O livro é dividido em duas partes. Na primeira, ?Antares?, Verissimo nos conduz através da história desta cidadezinha fictícia no interior do Rio Grande do Sul, margeando o Rio Uruguai, perto de São Borja. Aliás, também através da paleontologia, já que o ponto de partida são os fósseis da megafauna que caminhava sob Antares há milhares de anos. A narração contudo não se preocupa em visitar as sociedades indígenas ou a invasão dos colonos (o que daria uma grande história, aliás, visto que se trata da região dos Sete Povos das Missões). Da pré-história pulamos para o século XIX, quando o mando absoluto de Francisco Vacariano, caudilho local, é contestado pela chegada de um rival, Anacleto Campolargo. Daí acompanhamos a rixa atávica entre os Vacarianos e os Campolargos, ao mesmo tempo em que Antares vive a chegada da modernização conservadora na passagem do século. A parcela final dessa primeira parte me enfadou um pouco por se tratar de uma narrativa longa sobre fatos políticos da Quarta República (1946-1964), que são meus velhos conhecidos, apesar do humor característico de Verissimo ter ajudado em muito.
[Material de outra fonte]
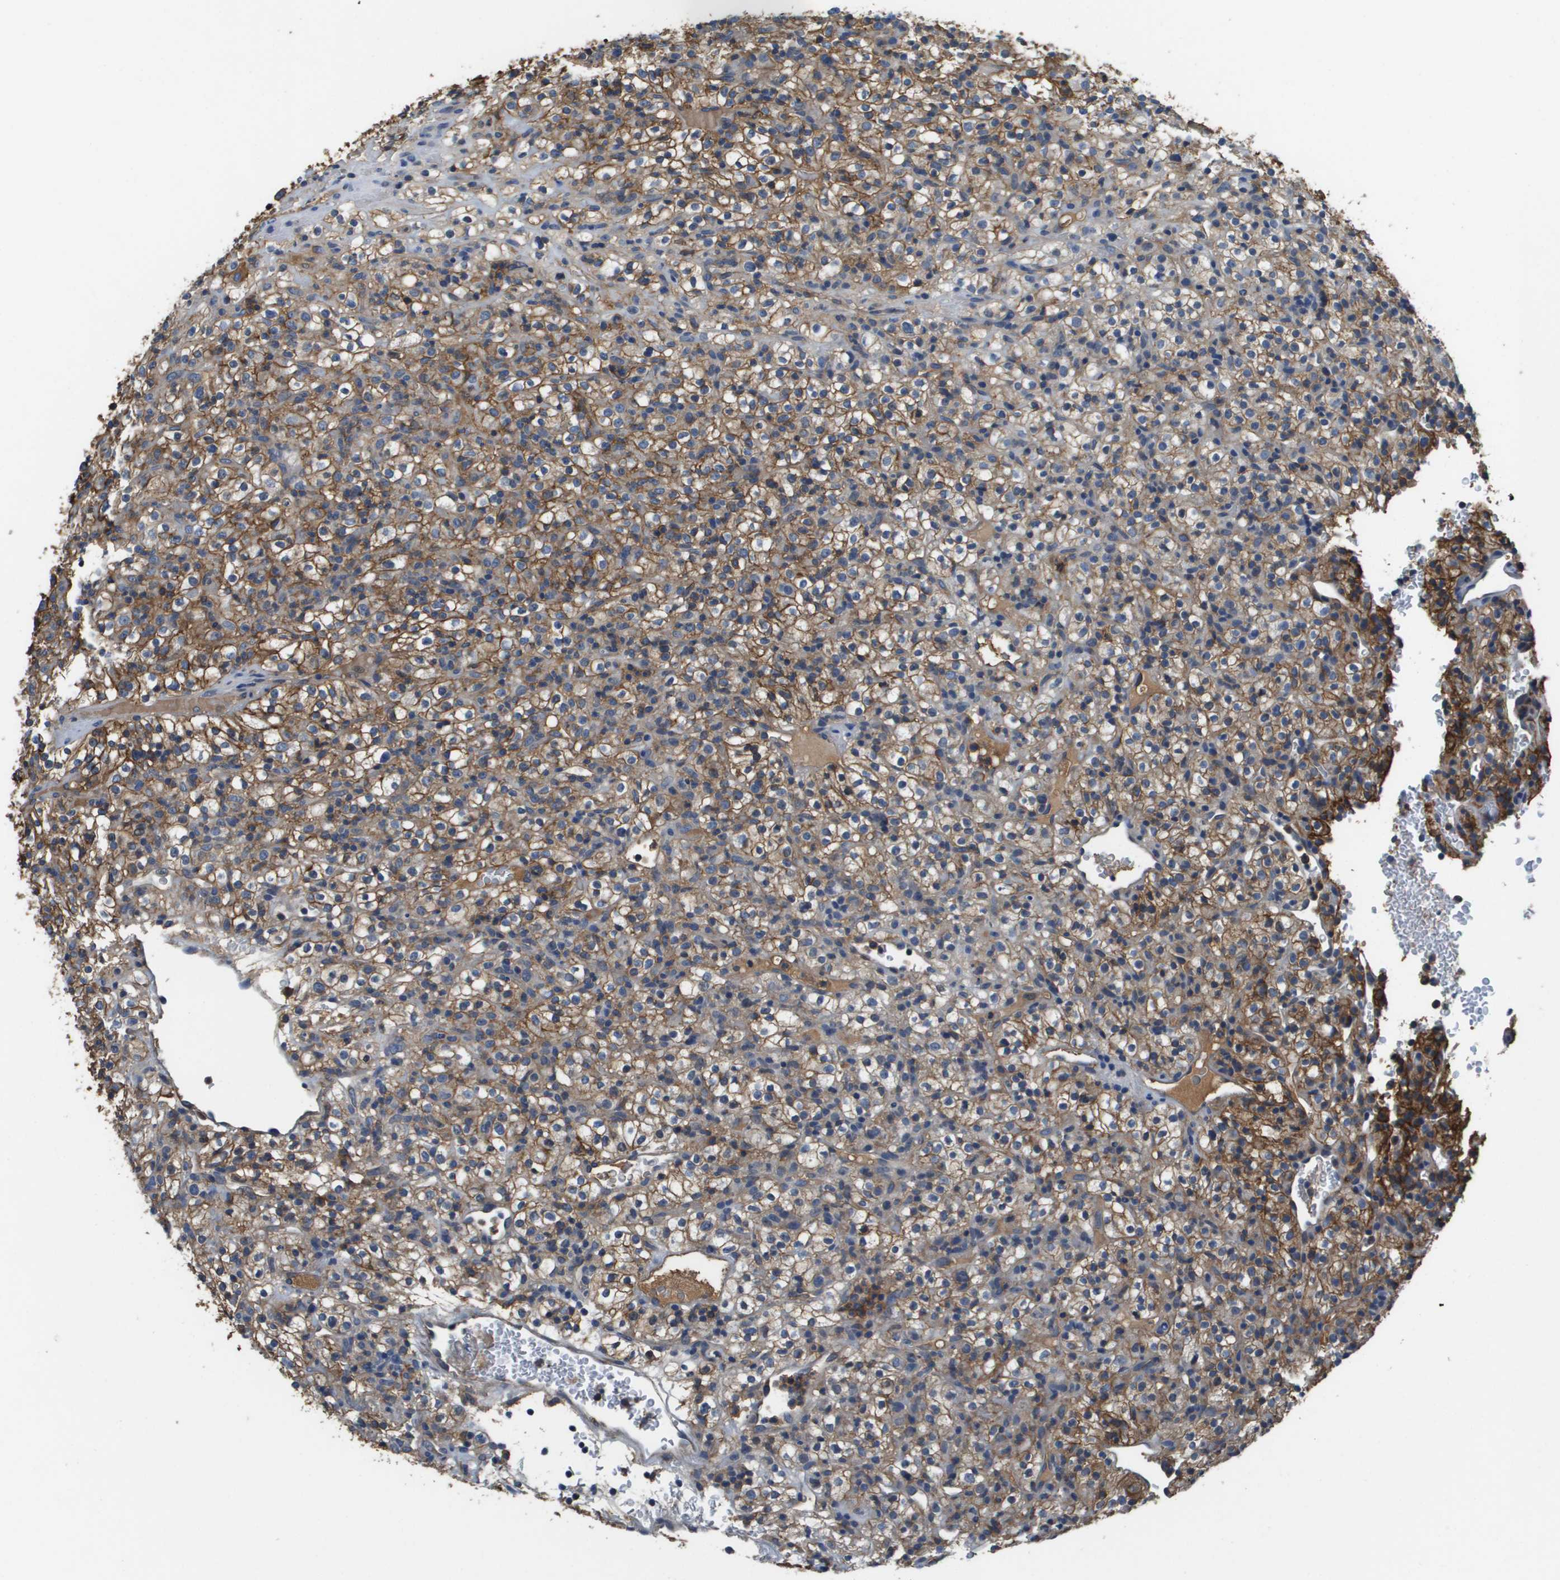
{"staining": {"intensity": "moderate", "quantity": ">75%", "location": "cytoplasmic/membranous"}, "tissue": "renal cancer", "cell_type": "Tumor cells", "image_type": "cancer", "snomed": [{"axis": "morphology", "description": "Normal tissue, NOS"}, {"axis": "morphology", "description": "Adenocarcinoma, NOS"}, {"axis": "topography", "description": "Kidney"}], "caption": "DAB (3,3'-diaminobenzidine) immunohistochemical staining of human renal adenocarcinoma demonstrates moderate cytoplasmic/membranous protein expression in about >75% of tumor cells. (DAB = brown stain, brightfield microscopy at high magnification).", "gene": "SLC16A3", "patient": {"sex": "female", "age": 72}}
A segunda parte, ?O incidente?, é quase inteiramente focada na sexta-feira 13 de dezembro de 1963. Por ocasião de uma greve geral, de que participaram os coveiros, sete cadáveres insepultos levantam de seus caixões. No afã de convencer a população, dividida entre grevistas e as ?classes produtoras?, da necessidade imperiosa de lhes darem um enterro digno e cristão, os defuntos acabam descortinando toda a podridão moral e as contradições incociliáveis da sociedade e da burguesia antarenses, microcosmos do Brasil. O incidente é um exemplo de realismo mágico brilhantemente inscrito numa tradição crítica da literatura latinoamericana, que se vale do fantástico para descortinar a cruel realidade deste continente tão acostumado aos absurdos cotidianos.
Em Incidente em Antares, Verissimo prova que é a matéria de um escritor é o seu tempo. Sem fugir ao compromisso social, o autor oferece, nesta primeira história nacional de zumbis, uma crítica mordaz à hipocrisia da classe dominante, à violência no campo, ao clero conservador e à ditadura militar; mas também, e sobretudo, uma defesa apaixonada da liberdade.